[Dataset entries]
——

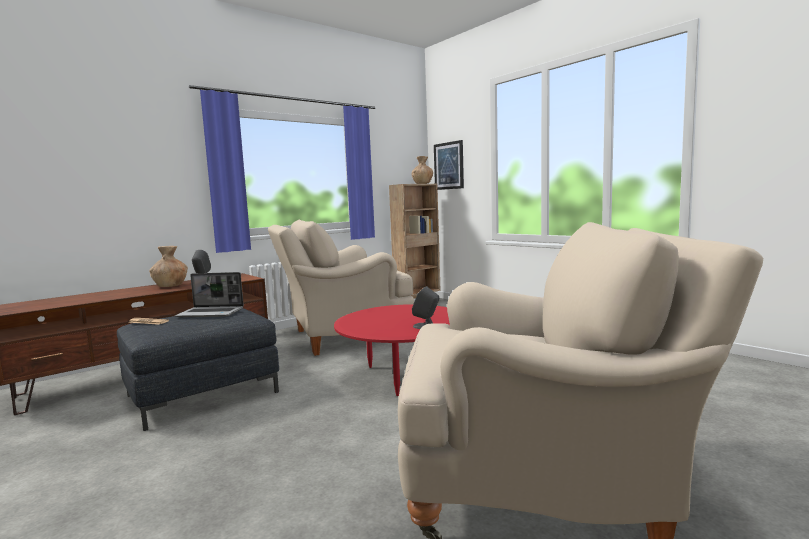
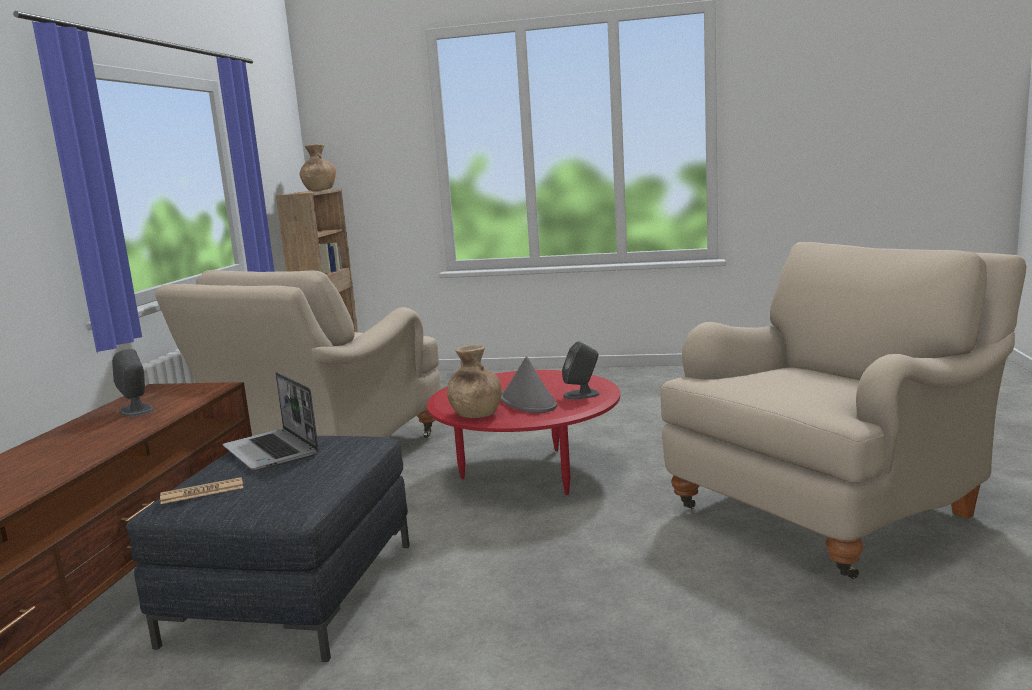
camera: 40 degrees left, 5 degrees up
brown vase [149,246,188,287] -> brown vase moved to [447,345,501,418]
laptop [175,272,244,317] -> laptop turned 90 degrees clockwise [222,372,319,470]
picture [434,140,464,190] -> none
none -> grey hat [501,356,558,413]

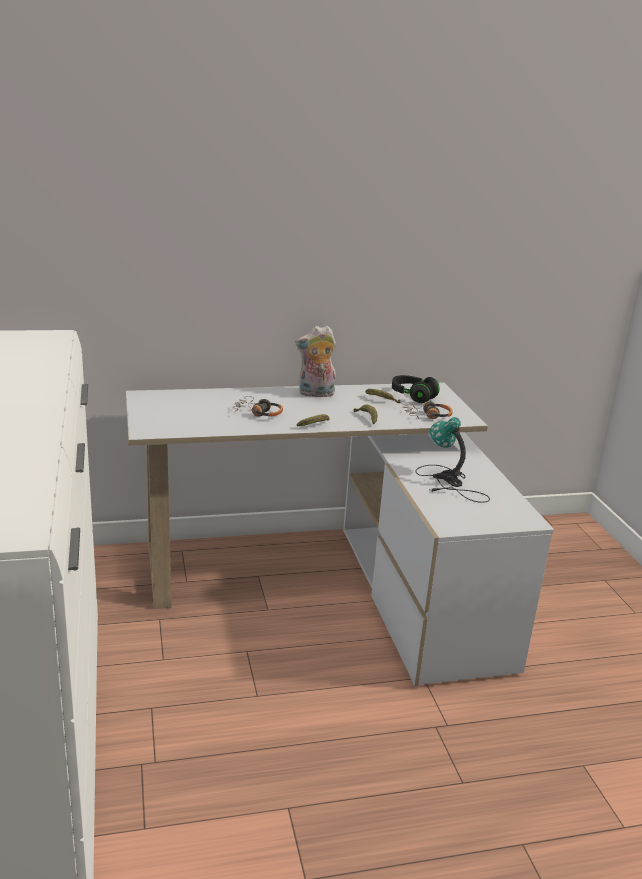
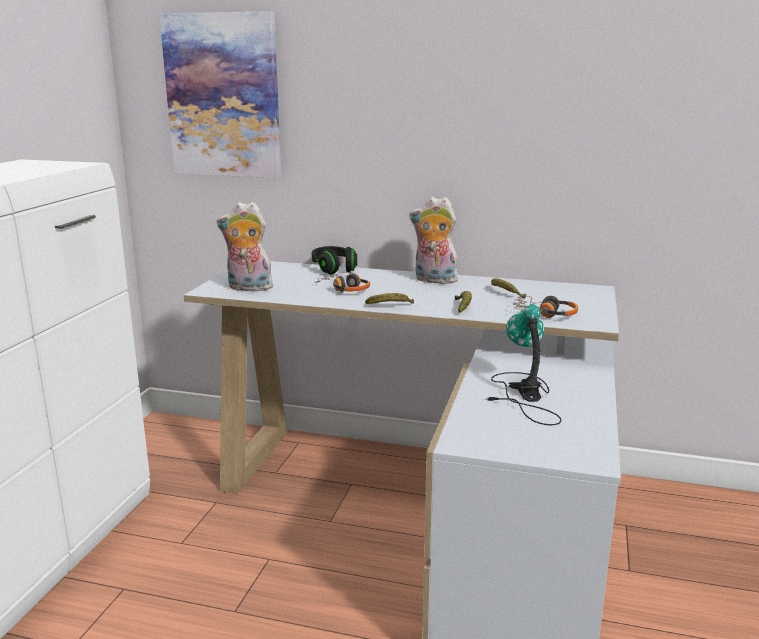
camera: 30 degrees right, 5 degrees down
black headphones [392,375,440,403] -> black headphones moved to [312,246,357,274]
none -> picture [159,11,281,178]
none -> plush toy [217,202,273,291]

——

**ASSIGNMENT:**
Copy each line above that contains the string "none".

**RESPONSE BELOW:**
picture [434,140,464,190] -> none
none -> grey hat [501,356,558,413]
none -> picture [159,11,281,178]
none -> plush toy [217,202,273,291]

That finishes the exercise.